# Dichter und Denker



## alexanderneipp (9. Juni 2002)

Hallo alle hier!

Hab mal ne Frage: Wie ich weiß sind einige hier doch auch als Dichter (und Denker) aktiv.
Was mir heute Nacht durch den Kopf geschossen ist, war eine Community für so etwas aufzubauen.

Was haltet ihr davon? Wärt ihr dabei?

Das Ganze soll auch ein Forum enthalten und noch ne Abteilung mit edn Famous Last Words oder so...!

Grüße
AlexAlexanderNeipp.de


----------



## Nuklearflo (18. Juni 2002)

Die Idee an sich finde ich nicht schlecht, nur weiß ich nicht, wie populär eine solche Community werden würde bzw. wie viele Leute sich dort einfinden würden...


----------



## RedZack (18. Juni 2002)

Das klingt nach einer ziemlich niveuvollen Angelegenheit. Lange Diskussionen sind da eigentlich vorprogrammiert, nur fände ich es schwierig da die passenden Themen zu finden. Politik? Religion? Der Sinn des Lebens? Also ich wäre durchaus interessiert.


----------



## alexanderneipp (19. Juni 2002)

Gut, freut mich, dass doch Interesse besteht.
Ich denke ich werde mich dann einfach mal an die Umsetzung machen. Das Design steht und ein Forum werd ich auch noch rein basteln.

Habt ihr euch schon einmal Gedanken zu den Untergruppen gemacht?
Habt ihr ne Idee für eine URL? Sonst könnten wir http://www.evsquare.com nehmen...! (Ne lange Geschichte... hat aber was mit meinen Gedichten zu tun...).

* _Vorliegende Angaben_
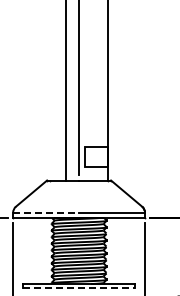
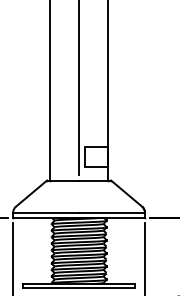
line at (65, 91) position: (65, 91) -> (49, 91)
line at (46, 212): dashed -> solid
line at (79, 288): dashed -> solid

* _Aufgaben_
(A) Beantworten Sie anhand der Diskussion „Dichter und Denker“ folgende Fragen:
(i) Zu welcher Zeit ist alexanderneipp nach eigener Aussage die Idee einer Community gekommen?
(ii) Welche möglichen Themen zählt RedZack auf?
(iii) Welche URL nennt alexanderneipp als Ausweichlösung?
(B) Benennen Sie in der Diskussion „Dichter und Denker“ im Abschnitt von „# Dichter und“ bis „Words oder so...!“ das Wort „Community“ in „Gemeinschaft“ um, und schreiben Sie den Abschnitt vollständig auf.
(C) Setzen Sie die Diskussion „Dichter und Denker“ über die geplante Community für Dichter nach ihrem letzten Satz fort.

* _Lösungen_
(A)
(i) Heute Nacht, also in der Nacht vor seinem Beitrag.
(ii) Politik, Religion und den Sinn des Lebens.
(iii) http://www.evsquare.com

(B)
# Dichter und Denker



## alexanderneipp (9. Juni 2002)

Hallo alle hier!

Hab mal ne Frage: Wie ich weiß sind einige hier doch auch als Dichter (und Denker) aktiv.
Was mir heute Nacht durch den Kopf geschossen ist, war eine Gemeinschaft für so etwas aufzubauen.

Was haltet ihr davon? Wärt ihr dabei?

Das Ganze soll auch ein Forum enthalten und noch ne Abteilung mit edn Famous Last Words oder so...!

(C)
Ich denke schon, dass sich das Forum nach einiger Zeit rum sprechen wird. Hab leider bisher noch nichts vergleichbares gefunden und ich denke schon, dass man sich gut über solche Gedichte unterhalten kann. Sogar stundenlang, was ich durchaus interessant finde.

Viele Grüße


----------



## Nuklearflo (19. Juni 2002)

Also, hier mal ein paar Vorschläge:
"Hobby-Gedichte-Schreiber" könnten ihre Gedichte dort anonym (oder auch nicht) veröffentlichen und somit auf kreatives Feedback hoffen.

Man könnte eine Sparte mit Zitaten von berühmten Persönlichkeiten einrichten (wie in der Zeitschrift P.M). Finde ich nämlich teilweise sehr interessant...

und so weiter...

Ich denke, es gibt einige Themenbereiche, die diese Seite aufnehmen könnte...


----------



## Nuklearflo (19. Juni 2002)

Achja, solltest du in irgendeiner Art und Weise noch Hilfe benötigen, erkläre ich mich gerne dazu bereit, vorausgesetzt, ich habe Ahnung davon...


----------



## alexanderneipp (19. Juni 2002)

Gut, die Idee mit den Zitaten finde ich sehr gut.
Da gibts wirklich einige interessante Zitate über die man diskutieren kann.

Sicher, wird auf jeden Fall auch eine Newbies Section geben. 
Für "Profis" würde ich aber schon eine Unterteilung machen.
Entweder nach Themen, oder vielleicht auch nach Stimmung des Gedichts; vielleicht auch ganz interessant...!

Würdet ihr auch Moderatorenaufgaben übernehmen?


----------



## Nuklearflo (19. Juni 2002)

Klar, ich denke das dürfte kein Problem sein.
Die Unterteilung klingt vernünftig...


----------



## Klon (19. Juni 2002)

Also da ich in dem Bereich ein bisl was tue (englische Poems schreiben) muss ich dazu sagen das es zwar einige deutsche Communities auf dem Gebiet gibt, die sind aber alle samt vom Design und Angebot sehr sehr dürftig.

Die englische Seite http://www.poetry.com ist genial aufgebaut und bietet enorm viel, ... nur keine Community aka Forum 

Also mit ner guten Domain und nem feinen Layout (wozu gehört das da KEINE Werbebanner sind) wär ich dabei.


----------



## Nuklearflo (19. Juni 2002)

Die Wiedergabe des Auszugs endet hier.